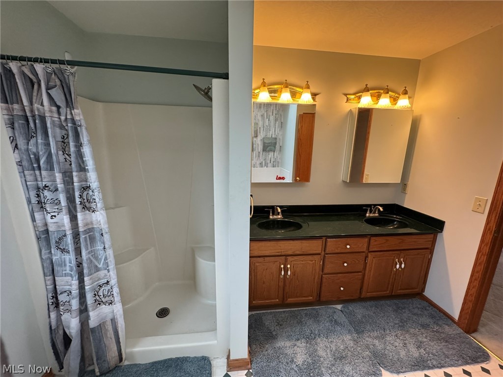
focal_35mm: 14
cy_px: 188
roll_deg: -1.3
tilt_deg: -12.5
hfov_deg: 102.1
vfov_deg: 85.7
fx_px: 203
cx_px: 252
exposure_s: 1/120
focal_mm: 2.22
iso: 320
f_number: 2.2
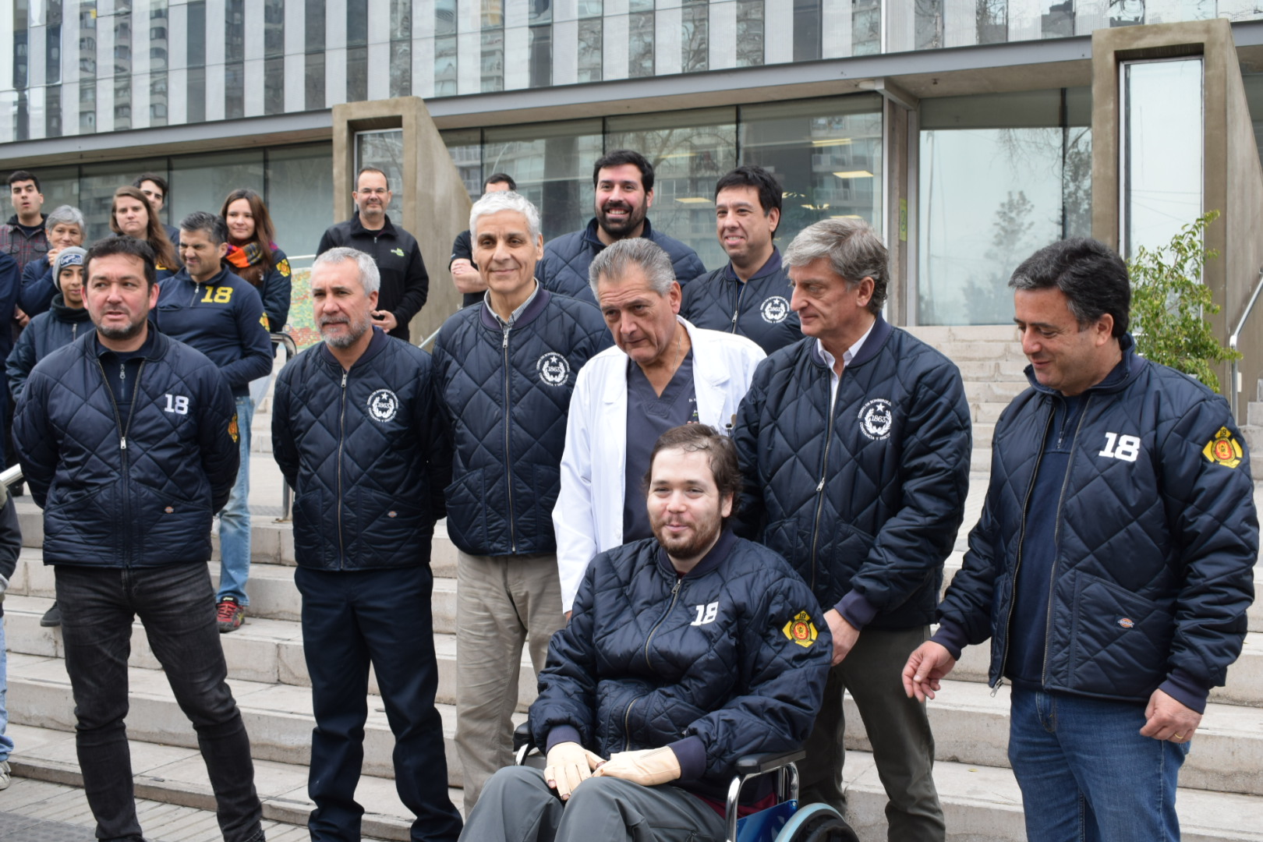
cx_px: 632
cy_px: 421
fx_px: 1421
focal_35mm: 40
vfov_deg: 33.0
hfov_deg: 47.9
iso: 400
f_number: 8
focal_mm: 27
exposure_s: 1/250
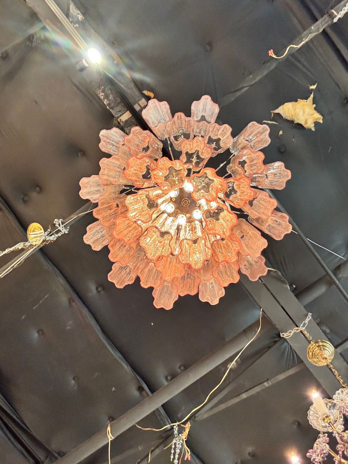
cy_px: 232
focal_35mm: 30
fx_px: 402
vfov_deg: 60.0
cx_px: 174
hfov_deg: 46.8
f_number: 1.9
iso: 320
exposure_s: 1/30
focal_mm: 2.69
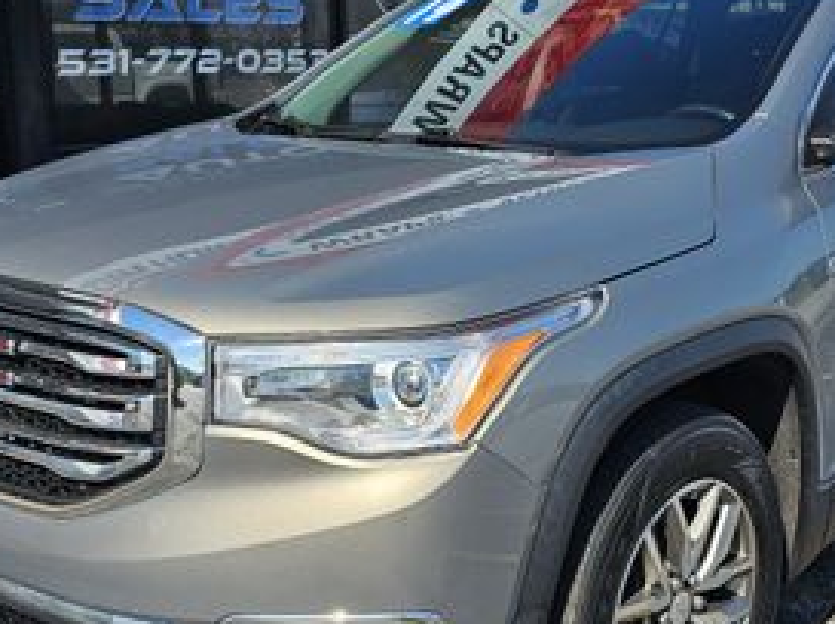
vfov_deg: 26.9
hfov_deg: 35.6
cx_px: 456
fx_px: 1301
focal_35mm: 54
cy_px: 355
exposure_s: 1/640
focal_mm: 6.3
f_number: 1.7
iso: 10
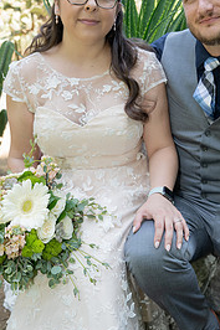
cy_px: 138
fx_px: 404
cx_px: 129
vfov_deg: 44.4
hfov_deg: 30.4
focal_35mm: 44
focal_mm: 26
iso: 250
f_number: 3.5
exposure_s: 1/250
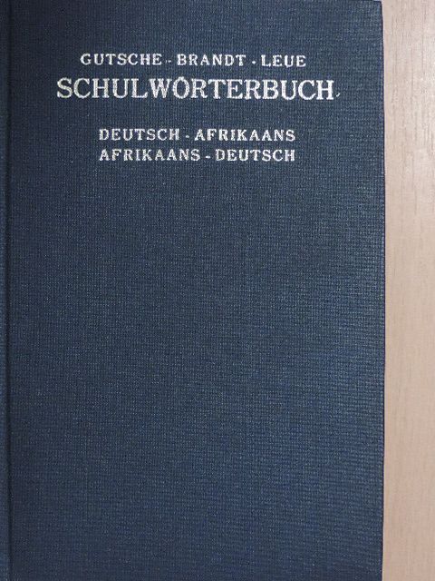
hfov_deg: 26.6
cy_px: 290
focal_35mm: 55
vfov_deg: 34.9
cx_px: 218
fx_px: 922
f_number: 3.7
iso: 1600
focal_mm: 9.8
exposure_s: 1/60
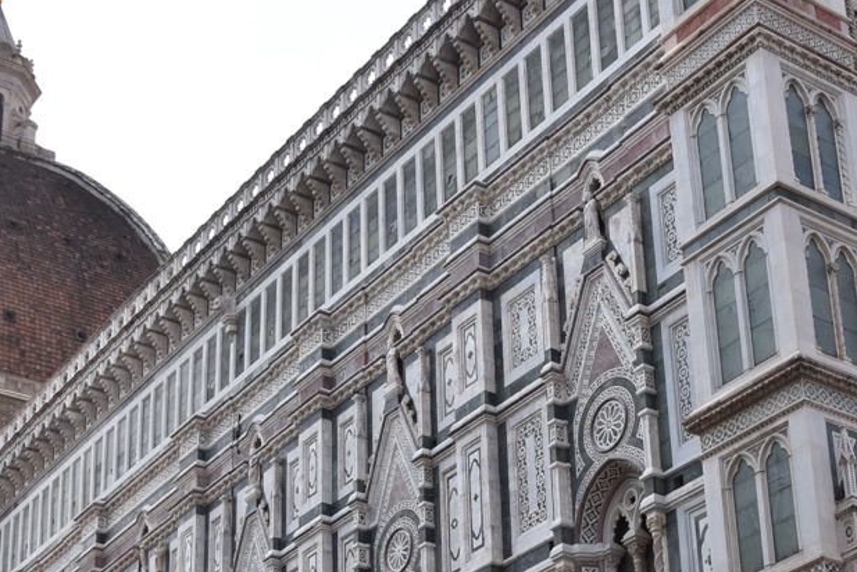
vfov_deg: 18.8
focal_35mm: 70
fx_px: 1667
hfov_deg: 28.7
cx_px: 524
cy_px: 611
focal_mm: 18
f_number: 8
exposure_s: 1/500
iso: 320
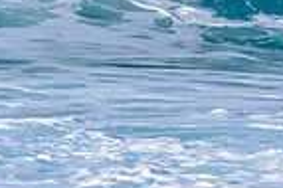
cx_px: -395
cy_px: -220
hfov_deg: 0.7
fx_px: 22072
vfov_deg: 0.5
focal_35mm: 2811
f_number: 8
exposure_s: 1/2000
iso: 720
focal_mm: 560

▸ REQUIRED ACTION:
Give back the material word for word, leaving out its pictures.

▸ RESULT:
focal_35mm: 14
cy_px: 188
roll_deg: -1.3
tilt_deg: -12.5
hfov_deg: 102.1
vfov_deg: 85.7
fx_px: 203
cx_px: 252
exposure_s: 1/120
focal_mm: 2.22
iso: 320
f_number: 2.2
cx_px: 632
cy_px: 421
fx_px: 1421
focal_35mm: 40
vfov_deg: 33.0
hfov_deg: 47.9
iso: 400
f_number: 8
focal_mm: 27
exposure_s: 1/250
cy_px: 232
focal_35mm: 30
fx_px: 402
vfov_deg: 60.0
cx_px: 174
hfov_deg: 46.8
f_number: 1.9
iso: 320
exposure_s: 1/30
focal_mm: 2.69
vfov_deg: 26.9
hfov_deg: 35.6
cx_px: 456
fx_px: 1301
focal_35mm: 54
cy_px: 355
exposure_s: 1/640
focal_mm: 6.3
f_number: 1.7
iso: 10
cy_px: 138
fx_px: 404
cx_px: 129
vfov_deg: 44.4
hfov_deg: 30.4
focal_35mm: 44
focal_mm: 26
iso: 250
f_number: 3.5
exposure_s: 1/250
hfov_deg: 26.6
cy_px: 290
focal_35mm: 55
vfov_deg: 34.9
cx_px: 218
fx_px: 922
f_number: 3.7
iso: 1600
focal_mm: 9.8
exposure_s: 1/60
vfov_deg: 18.8
focal_35mm: 70
fx_px: 1667
hfov_deg: 28.7
cx_px: 524
cy_px: 611
focal_mm: 18
f_number: 8
exposure_s: 1/500
iso: 320
cx_px: -395
cy_px: -220
hfov_deg: 0.7
fx_px: 22072
vfov_deg: 0.5
focal_35mm: 2811
f_number: 8
exposure_s: 1/2000
iso: 720
focal_mm: 560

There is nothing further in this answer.